TASK DIRECTIONS:
Reproduce the entries below without any changes, from their first line through the line that contains "name author: (L.) Fée", with both of those lines included.

SOURCE DATA:

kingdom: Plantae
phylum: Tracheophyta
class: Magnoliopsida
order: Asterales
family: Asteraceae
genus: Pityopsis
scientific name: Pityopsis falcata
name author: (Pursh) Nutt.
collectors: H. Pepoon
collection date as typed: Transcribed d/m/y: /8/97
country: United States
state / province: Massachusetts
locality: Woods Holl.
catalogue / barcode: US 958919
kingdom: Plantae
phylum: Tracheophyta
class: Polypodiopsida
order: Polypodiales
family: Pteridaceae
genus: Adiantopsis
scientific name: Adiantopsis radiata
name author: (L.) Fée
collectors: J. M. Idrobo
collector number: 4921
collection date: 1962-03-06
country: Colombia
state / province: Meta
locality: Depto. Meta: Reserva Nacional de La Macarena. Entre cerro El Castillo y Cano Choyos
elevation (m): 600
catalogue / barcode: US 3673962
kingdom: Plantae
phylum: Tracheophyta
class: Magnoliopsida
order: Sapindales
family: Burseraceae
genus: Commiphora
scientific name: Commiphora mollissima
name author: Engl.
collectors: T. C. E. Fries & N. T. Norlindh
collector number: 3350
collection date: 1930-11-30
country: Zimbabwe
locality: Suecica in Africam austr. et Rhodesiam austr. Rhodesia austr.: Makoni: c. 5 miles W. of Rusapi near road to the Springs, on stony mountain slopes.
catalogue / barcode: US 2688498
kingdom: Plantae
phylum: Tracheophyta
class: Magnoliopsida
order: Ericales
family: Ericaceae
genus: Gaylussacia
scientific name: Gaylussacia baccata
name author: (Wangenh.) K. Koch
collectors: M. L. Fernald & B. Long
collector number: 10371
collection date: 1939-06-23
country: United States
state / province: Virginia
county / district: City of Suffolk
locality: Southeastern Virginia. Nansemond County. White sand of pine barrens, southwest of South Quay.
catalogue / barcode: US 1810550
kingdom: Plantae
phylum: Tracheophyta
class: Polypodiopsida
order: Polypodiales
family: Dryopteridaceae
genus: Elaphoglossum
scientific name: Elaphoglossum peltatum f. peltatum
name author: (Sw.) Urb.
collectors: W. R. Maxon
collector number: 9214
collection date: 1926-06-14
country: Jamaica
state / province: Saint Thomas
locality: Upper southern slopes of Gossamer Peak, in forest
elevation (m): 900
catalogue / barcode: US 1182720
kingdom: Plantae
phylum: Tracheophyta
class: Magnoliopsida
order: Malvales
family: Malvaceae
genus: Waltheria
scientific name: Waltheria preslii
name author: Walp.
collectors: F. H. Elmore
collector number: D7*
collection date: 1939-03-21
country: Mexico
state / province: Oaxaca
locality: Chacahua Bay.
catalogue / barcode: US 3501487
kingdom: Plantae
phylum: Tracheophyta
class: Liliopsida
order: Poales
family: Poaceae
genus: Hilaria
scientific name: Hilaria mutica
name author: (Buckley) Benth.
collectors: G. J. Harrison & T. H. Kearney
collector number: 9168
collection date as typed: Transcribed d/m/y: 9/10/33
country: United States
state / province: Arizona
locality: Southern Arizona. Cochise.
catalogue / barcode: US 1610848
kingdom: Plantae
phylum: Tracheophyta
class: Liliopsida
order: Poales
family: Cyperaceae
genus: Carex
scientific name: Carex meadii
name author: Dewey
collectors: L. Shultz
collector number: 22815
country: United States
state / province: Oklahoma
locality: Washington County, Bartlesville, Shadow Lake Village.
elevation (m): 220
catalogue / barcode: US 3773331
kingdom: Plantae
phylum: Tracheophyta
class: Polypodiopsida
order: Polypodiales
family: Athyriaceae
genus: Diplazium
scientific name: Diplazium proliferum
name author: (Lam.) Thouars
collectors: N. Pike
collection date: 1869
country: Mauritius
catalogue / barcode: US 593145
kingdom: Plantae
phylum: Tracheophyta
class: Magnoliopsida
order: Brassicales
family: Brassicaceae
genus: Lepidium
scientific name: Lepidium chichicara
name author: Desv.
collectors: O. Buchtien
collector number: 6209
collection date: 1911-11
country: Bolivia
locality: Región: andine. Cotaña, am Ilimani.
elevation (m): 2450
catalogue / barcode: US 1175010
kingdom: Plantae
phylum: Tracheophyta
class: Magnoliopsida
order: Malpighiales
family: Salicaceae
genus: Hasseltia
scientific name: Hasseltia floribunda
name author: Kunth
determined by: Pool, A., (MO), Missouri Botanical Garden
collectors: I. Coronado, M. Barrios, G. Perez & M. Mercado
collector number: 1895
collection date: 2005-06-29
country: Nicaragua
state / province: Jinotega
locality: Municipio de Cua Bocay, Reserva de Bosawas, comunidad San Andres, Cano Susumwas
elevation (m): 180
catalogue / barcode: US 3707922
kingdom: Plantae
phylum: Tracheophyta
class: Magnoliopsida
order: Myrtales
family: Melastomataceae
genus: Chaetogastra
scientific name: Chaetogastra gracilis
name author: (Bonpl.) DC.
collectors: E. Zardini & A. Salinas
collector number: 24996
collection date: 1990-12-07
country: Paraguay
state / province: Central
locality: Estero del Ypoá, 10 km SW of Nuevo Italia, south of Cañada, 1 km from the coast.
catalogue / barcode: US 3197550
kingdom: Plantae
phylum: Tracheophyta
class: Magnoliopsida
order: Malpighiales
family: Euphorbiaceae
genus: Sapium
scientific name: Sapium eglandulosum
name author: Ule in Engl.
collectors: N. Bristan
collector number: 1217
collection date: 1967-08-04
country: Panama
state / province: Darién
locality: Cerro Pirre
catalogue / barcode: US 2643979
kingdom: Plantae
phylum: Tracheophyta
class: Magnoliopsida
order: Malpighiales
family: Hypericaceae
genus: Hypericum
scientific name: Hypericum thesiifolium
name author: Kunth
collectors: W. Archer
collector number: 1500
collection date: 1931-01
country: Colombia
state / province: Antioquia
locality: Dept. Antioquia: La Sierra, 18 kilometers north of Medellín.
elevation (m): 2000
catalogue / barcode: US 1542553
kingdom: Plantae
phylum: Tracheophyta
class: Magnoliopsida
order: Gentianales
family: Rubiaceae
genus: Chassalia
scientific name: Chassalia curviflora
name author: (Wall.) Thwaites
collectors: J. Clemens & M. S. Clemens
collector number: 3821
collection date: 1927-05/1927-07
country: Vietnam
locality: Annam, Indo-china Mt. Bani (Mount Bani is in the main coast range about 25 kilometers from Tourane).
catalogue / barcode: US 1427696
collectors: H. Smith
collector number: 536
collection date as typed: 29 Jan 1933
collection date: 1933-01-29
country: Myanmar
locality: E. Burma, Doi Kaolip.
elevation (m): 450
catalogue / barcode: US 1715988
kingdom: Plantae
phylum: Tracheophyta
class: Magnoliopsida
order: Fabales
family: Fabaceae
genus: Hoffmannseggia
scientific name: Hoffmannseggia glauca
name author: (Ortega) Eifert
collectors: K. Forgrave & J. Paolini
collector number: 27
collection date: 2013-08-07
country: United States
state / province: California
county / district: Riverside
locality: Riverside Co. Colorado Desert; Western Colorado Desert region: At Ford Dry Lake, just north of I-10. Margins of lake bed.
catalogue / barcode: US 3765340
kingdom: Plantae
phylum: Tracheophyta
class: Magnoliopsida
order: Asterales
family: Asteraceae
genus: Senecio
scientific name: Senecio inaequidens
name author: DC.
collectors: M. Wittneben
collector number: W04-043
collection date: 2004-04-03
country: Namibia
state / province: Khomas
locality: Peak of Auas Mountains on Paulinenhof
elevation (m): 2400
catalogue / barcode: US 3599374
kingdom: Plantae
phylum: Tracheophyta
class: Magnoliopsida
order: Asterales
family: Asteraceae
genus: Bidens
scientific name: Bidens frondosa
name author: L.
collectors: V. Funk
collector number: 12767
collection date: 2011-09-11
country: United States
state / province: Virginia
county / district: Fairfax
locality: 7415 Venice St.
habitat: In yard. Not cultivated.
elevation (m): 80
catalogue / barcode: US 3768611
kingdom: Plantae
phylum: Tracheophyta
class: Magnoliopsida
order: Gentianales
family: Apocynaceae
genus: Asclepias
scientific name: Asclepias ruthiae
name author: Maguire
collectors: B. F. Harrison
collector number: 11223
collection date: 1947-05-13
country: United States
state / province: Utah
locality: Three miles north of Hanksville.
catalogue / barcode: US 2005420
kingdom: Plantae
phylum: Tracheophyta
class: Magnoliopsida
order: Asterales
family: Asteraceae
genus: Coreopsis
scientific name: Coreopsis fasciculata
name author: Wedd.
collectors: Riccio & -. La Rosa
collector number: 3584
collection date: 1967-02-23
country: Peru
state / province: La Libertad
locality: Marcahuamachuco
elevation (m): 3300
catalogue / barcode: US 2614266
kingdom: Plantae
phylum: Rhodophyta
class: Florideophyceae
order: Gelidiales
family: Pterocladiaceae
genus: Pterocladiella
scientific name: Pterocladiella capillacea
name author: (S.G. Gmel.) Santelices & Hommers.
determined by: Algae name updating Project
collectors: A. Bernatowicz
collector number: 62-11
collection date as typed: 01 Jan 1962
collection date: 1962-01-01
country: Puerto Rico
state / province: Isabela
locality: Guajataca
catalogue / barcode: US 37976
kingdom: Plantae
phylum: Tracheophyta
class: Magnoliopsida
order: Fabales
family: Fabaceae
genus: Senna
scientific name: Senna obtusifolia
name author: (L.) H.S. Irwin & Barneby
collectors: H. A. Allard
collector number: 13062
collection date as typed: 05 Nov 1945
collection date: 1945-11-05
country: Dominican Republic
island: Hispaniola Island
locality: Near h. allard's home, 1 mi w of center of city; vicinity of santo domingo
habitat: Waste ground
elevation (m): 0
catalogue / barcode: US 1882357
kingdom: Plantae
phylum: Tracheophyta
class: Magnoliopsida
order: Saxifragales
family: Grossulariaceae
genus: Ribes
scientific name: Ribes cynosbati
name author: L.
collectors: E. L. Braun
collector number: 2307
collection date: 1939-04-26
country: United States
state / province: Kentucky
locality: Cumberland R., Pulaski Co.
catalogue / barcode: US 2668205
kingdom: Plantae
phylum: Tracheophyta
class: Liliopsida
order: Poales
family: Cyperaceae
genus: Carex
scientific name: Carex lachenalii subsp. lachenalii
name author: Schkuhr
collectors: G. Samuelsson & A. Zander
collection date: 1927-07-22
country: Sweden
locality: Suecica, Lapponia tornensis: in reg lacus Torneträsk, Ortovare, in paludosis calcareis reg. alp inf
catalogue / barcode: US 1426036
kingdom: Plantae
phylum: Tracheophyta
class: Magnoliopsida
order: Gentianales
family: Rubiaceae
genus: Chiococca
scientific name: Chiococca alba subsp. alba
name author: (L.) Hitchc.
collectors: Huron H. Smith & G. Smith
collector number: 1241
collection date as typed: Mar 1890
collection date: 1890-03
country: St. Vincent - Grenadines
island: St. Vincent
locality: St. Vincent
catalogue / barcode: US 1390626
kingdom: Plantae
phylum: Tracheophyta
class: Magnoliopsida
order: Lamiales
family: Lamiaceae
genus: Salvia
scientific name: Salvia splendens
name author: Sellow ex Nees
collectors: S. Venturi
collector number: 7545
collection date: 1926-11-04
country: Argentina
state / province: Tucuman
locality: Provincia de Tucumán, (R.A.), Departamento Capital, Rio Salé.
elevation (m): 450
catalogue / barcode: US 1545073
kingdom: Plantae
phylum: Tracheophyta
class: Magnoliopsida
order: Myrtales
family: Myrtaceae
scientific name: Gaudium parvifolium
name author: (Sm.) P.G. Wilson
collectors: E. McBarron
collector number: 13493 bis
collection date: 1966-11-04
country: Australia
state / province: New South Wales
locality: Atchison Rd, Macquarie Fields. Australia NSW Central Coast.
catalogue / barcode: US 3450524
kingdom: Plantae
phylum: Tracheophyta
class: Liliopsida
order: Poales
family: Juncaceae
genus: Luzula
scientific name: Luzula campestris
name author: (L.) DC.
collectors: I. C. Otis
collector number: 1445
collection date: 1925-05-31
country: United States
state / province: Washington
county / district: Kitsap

FINISHED EXERCISE:
kingdom: Plantae
phylum: Tracheophyta
class: Magnoliopsida
order: Asterales
family: Asteraceae
genus: Pityopsis
scientific name: Pityopsis falcata
name author: (Pursh) Nutt.
collectors: H. Pepoon
collection date as typed: Transcribed d/m/y: /8/97
country: United States
state / province: Massachusetts
locality: Woods Holl.
catalogue / barcode: US 958919
kingdom: Plantae
phylum: Tracheophyta
class: Polypodiopsida
order: Polypodiales
family: Pteridaceae
genus: Adiantopsis
scientific name: Adiantopsis radiata
name author: (L.) Fée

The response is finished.